Supplied text =
# Need help choosing a boat



## emumikey (Dec 20, 2004)

So I have been using a 14 foot rowboat with an outboard for the past few years. My family has decided its time to upgrade. Things I am most interested in are the livewell, seats, trolling motor, and fishfinder. I know most all boats can handle this so thats where it gets difficult. I am looking for an aluminum boat that can haul up to three people and fish comfortably. I originally looked at the trackers 16-17 ft range mod-v boats, but they seem small and have a low weight capacity. I am not sure how stable they would be. I also looked at the deep v boats but I wonder if they are overkill.

I fish exclusively on a 750 acre inland lake, lots of bays, low traffic, max depth is 30 ft. So big water is not an issue. Mostly target bass and pike, split between casting and trolling. I need the boat to be fairly maneuverable because I am getting into some tight areas.

I am not looking for a specific make and model (though that would help). I would like to draw on your previous knowledge for guidance on a recommended length, hull type, and horsepower. Any other advice you can offer I am sure I would find priceless.

Thanks!


----------



## ready2fish (Apr 2, 2009)

i have a 16ft boat thats aluminum (sea nymph) and i find it really difficult to handle in windy conditions while trolling. I have all the things in my boat you mentioned and if i was to go shopping for a new boat i would be really focused on how well it handles in wind and waves.


----------



## sfw1960 (Apr 7, 2002)

big than stay home - with 3 people , how do you name the price of your safety?


I suggest a Starcraft FishMaster 196 with at least 130HP MerC...and if you don't like it - you can just give it to me!!

:lol:

Seriously - a deep V is more stable than one of the shallow boats. I have a small 16' Starcraft deep V & am wishing for something juicier - just no dinero`.
:sad:

A 16-17' deep V with 50-90HP would probably work well.


----------



## UltimateOutdoorsman (Sep 13, 2001)

Pick up a Lund! Explorer or a Rebel.


----------



## FIJI (May 15, 2003)

I have the Starcraft FishMaster 196 w/ 125 Merc 2+2

VERY deep sides. Handles the big lakes well, dry and secure


----------



## tinmarine (Nov 19, 2007)

FIJI said:


> I have the Starcraft FishMaster 196 w/ 125 Merc 2+2
> 
> VERY deep sides. Handles the big lakes well, dry and secure




My dad has the same boat and motor. Great boat for fishing and we have 3 guys often and there is plenty of room and lots of storage.


----------



## Kenifish2 (Mar 15, 2009)

I have a Lowe 165 Fishing machine, good all around size, can easily hold 3 adults and is fairly easy to load by yourself, you can pick up this style of boat readily on craigslist without breaking the piggy bank.

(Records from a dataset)
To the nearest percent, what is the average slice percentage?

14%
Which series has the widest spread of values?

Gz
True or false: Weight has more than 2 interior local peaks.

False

Parts of the exercise =
a - Answer these from the boat-buying thread:
(i) How large, in acres, is the lake where emumikey fishes?
(ii) Which boat does Kenifish2 own?
(iii) What make does UltimateOutdoorsman recommend?
b - Write the next reply in the boat-buying thread, following Kenifish2's post.
This material stands apart from the boat-buying thread.

Exercise results =
a -
(i) 750 acres
(ii) A Lowe 165 Fishing machine
(iii) Lund (an Explorer or a Rebel)

b -
----------



## waterfoul (May 18, 2005)

Kenifish2 said:


> I have a Lowe 165 Fishing machine, good all around size, can easily hold 3 adults and is fairly easy to load by yourself, you can pick up this style of boat readily on craigslist without breaking the piggy bank.



This sonds like the boat for you.


----------



## sfw1960 (Apr 7, 2002)

FIJI said:


> I have the Starcraft FishMaster 196 w/ 125 Merc 2+2
> 
> VERY deep sides. Handles the big lakes well, dry and secure


And I fished out of it one rainy , windy night using "Timmy 2 Beers guide service".

:lol:

Impressed for LIFE.
Damn nice boat Mike & I will always want one!!
:fish2:


----------



## chamookman (Sep 1, 2003)

Take a look thru Lunds complete line - they will have a boat that will fit Your needs (and wallet) to a tee. C-man


----------



## KI Jim (Apr 14, 2004)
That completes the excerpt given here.